# To-do item
Find every line in the entries that holds the string "cost" and report it.

# Excerpted data
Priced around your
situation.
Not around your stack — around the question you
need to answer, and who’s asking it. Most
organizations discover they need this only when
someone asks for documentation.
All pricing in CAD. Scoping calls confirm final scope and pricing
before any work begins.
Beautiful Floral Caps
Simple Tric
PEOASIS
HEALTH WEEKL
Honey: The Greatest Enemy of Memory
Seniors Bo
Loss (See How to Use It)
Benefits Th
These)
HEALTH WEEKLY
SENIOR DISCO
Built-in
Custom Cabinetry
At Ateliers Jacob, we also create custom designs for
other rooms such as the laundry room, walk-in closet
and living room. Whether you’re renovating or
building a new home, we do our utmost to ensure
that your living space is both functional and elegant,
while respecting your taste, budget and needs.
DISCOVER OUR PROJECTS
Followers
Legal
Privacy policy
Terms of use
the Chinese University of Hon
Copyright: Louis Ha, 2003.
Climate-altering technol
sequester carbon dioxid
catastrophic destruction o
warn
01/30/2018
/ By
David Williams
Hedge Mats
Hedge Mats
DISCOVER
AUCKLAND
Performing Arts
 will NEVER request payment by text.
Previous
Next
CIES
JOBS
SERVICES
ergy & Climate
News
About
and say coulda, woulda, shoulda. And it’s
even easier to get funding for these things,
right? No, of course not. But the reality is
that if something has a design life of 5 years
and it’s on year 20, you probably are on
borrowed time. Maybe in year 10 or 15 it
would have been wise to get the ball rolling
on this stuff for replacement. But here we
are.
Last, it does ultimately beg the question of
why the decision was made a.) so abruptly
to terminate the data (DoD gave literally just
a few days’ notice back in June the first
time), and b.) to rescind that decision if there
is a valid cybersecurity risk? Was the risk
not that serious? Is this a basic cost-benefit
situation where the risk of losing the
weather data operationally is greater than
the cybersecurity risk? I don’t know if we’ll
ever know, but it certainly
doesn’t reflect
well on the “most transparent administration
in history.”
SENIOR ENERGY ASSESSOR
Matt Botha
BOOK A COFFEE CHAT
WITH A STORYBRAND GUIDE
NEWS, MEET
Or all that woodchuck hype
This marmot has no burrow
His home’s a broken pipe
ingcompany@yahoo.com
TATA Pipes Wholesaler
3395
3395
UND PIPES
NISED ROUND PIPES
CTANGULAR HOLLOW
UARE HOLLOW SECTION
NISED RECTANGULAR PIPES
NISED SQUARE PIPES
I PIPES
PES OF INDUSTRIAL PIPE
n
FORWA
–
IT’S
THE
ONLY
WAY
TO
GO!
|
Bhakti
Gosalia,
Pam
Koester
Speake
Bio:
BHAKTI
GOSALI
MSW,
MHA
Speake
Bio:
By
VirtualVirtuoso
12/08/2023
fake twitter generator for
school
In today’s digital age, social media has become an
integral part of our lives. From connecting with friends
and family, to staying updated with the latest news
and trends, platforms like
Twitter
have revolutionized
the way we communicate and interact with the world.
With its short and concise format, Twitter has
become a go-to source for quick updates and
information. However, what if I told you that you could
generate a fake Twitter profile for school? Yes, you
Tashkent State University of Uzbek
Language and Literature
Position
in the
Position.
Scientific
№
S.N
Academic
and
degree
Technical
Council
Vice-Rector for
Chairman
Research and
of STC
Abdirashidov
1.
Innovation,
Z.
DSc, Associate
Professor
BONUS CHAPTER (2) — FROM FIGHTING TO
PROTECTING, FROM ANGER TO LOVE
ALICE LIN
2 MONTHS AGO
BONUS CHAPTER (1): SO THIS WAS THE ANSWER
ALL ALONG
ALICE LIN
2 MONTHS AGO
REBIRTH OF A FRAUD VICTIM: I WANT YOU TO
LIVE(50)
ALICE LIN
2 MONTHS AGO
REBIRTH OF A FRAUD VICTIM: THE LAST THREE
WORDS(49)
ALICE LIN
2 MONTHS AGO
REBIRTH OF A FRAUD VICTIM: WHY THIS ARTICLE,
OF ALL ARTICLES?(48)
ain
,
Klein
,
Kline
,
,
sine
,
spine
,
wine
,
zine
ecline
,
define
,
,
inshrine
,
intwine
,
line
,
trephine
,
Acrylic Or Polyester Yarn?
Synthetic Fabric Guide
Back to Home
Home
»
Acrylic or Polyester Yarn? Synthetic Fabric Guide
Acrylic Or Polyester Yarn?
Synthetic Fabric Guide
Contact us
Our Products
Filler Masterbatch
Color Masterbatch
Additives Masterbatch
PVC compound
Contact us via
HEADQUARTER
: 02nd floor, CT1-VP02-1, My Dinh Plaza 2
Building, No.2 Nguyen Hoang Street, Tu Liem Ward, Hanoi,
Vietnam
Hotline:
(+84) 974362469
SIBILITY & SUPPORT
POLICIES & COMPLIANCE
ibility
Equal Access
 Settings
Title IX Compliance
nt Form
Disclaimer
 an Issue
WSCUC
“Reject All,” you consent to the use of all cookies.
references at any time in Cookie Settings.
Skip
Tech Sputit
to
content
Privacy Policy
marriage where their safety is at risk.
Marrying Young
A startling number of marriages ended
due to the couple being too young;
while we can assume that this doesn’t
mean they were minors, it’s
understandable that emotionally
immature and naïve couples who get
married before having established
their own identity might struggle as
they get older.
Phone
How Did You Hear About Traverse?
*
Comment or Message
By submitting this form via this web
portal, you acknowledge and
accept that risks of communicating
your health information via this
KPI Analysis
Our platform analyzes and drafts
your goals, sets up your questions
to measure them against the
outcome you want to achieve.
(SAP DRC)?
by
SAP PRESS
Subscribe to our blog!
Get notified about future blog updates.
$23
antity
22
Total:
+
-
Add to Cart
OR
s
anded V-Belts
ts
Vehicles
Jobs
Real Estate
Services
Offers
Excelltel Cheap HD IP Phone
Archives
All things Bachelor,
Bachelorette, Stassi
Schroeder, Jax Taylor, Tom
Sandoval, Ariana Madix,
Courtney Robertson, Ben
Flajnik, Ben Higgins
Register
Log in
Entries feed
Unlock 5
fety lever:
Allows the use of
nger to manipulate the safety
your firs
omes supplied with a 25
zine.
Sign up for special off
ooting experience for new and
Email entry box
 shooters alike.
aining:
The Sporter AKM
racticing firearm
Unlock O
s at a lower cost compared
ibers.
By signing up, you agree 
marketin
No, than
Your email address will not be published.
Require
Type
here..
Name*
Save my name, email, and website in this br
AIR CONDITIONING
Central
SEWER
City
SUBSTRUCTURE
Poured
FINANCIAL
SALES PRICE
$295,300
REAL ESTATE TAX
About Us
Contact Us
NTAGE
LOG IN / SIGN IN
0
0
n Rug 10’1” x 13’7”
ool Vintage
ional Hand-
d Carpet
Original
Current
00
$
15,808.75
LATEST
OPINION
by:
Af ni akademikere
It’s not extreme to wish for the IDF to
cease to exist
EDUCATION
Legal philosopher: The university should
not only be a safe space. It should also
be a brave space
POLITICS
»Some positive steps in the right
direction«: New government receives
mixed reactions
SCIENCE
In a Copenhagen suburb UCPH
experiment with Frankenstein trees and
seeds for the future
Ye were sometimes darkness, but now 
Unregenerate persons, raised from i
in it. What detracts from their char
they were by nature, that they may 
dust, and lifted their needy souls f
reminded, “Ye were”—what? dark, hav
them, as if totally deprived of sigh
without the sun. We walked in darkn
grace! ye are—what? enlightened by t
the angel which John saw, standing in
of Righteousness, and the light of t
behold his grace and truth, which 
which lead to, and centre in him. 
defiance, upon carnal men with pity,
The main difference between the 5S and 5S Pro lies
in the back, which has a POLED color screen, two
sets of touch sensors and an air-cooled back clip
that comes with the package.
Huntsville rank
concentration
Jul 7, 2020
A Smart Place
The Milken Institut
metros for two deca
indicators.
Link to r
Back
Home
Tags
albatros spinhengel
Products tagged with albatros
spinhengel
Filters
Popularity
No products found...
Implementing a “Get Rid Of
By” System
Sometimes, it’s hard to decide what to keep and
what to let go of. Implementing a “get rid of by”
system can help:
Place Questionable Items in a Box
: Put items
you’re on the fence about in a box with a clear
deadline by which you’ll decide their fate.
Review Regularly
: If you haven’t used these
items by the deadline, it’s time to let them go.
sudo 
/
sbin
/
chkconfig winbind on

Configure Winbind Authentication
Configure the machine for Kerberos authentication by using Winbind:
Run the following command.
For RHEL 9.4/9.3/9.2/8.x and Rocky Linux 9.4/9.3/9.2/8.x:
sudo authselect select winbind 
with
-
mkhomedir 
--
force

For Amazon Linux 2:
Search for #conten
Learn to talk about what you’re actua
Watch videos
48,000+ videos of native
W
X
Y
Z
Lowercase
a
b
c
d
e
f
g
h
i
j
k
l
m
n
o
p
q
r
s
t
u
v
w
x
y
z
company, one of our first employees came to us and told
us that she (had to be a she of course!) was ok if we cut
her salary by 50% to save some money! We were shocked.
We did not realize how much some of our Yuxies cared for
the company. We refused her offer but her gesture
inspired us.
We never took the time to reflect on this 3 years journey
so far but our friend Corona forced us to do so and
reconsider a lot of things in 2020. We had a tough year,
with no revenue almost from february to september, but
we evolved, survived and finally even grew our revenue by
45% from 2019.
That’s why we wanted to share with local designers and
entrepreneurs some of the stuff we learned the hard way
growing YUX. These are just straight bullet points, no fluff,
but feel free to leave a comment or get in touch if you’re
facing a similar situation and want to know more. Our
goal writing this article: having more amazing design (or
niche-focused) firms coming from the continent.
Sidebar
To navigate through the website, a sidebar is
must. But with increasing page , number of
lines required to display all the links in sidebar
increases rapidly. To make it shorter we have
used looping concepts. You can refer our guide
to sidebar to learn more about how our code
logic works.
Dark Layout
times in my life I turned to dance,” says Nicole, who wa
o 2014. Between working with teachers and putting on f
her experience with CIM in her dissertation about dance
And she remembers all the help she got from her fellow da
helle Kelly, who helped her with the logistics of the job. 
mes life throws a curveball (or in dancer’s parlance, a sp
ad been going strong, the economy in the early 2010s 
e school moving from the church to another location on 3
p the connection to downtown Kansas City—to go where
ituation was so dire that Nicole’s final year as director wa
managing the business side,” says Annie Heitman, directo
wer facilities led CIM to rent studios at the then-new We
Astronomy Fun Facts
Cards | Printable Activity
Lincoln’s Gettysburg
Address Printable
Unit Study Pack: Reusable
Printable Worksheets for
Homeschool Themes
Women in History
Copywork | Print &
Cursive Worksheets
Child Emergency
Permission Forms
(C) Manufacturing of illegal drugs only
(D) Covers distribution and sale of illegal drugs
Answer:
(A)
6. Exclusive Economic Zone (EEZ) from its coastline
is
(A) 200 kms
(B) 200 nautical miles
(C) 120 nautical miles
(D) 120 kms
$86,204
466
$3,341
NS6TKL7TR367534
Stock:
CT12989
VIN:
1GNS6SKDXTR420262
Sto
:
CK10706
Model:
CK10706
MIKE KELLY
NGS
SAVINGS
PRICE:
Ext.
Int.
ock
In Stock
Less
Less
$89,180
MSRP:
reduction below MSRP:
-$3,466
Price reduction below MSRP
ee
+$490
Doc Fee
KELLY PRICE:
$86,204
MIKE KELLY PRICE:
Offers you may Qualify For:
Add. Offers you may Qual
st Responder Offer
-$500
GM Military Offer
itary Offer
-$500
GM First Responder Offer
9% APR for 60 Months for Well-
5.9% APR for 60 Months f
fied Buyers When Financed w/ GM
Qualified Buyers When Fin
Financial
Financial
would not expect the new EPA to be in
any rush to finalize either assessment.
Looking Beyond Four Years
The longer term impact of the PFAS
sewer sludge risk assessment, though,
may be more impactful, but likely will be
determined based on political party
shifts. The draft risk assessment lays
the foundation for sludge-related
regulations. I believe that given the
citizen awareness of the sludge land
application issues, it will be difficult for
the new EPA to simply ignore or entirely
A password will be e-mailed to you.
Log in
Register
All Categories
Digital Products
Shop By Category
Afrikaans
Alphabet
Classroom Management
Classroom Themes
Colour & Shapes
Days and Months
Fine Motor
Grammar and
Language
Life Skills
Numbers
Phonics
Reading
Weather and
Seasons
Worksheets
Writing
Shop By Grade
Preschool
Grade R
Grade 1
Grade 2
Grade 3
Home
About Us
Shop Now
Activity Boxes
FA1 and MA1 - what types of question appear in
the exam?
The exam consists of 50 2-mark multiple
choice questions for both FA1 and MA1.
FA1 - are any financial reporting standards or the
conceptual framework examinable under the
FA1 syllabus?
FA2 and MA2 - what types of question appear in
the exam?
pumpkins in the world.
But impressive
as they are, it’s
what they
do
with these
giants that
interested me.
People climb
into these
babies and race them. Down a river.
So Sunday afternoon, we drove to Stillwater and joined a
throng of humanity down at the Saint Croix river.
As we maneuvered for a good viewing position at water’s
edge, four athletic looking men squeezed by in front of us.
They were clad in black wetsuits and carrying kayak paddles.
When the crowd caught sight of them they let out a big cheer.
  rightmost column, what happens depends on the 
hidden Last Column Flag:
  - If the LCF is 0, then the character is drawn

# Answer to this exercise
not that serious? Is this a basic cost-benefit
s at a lower cost compared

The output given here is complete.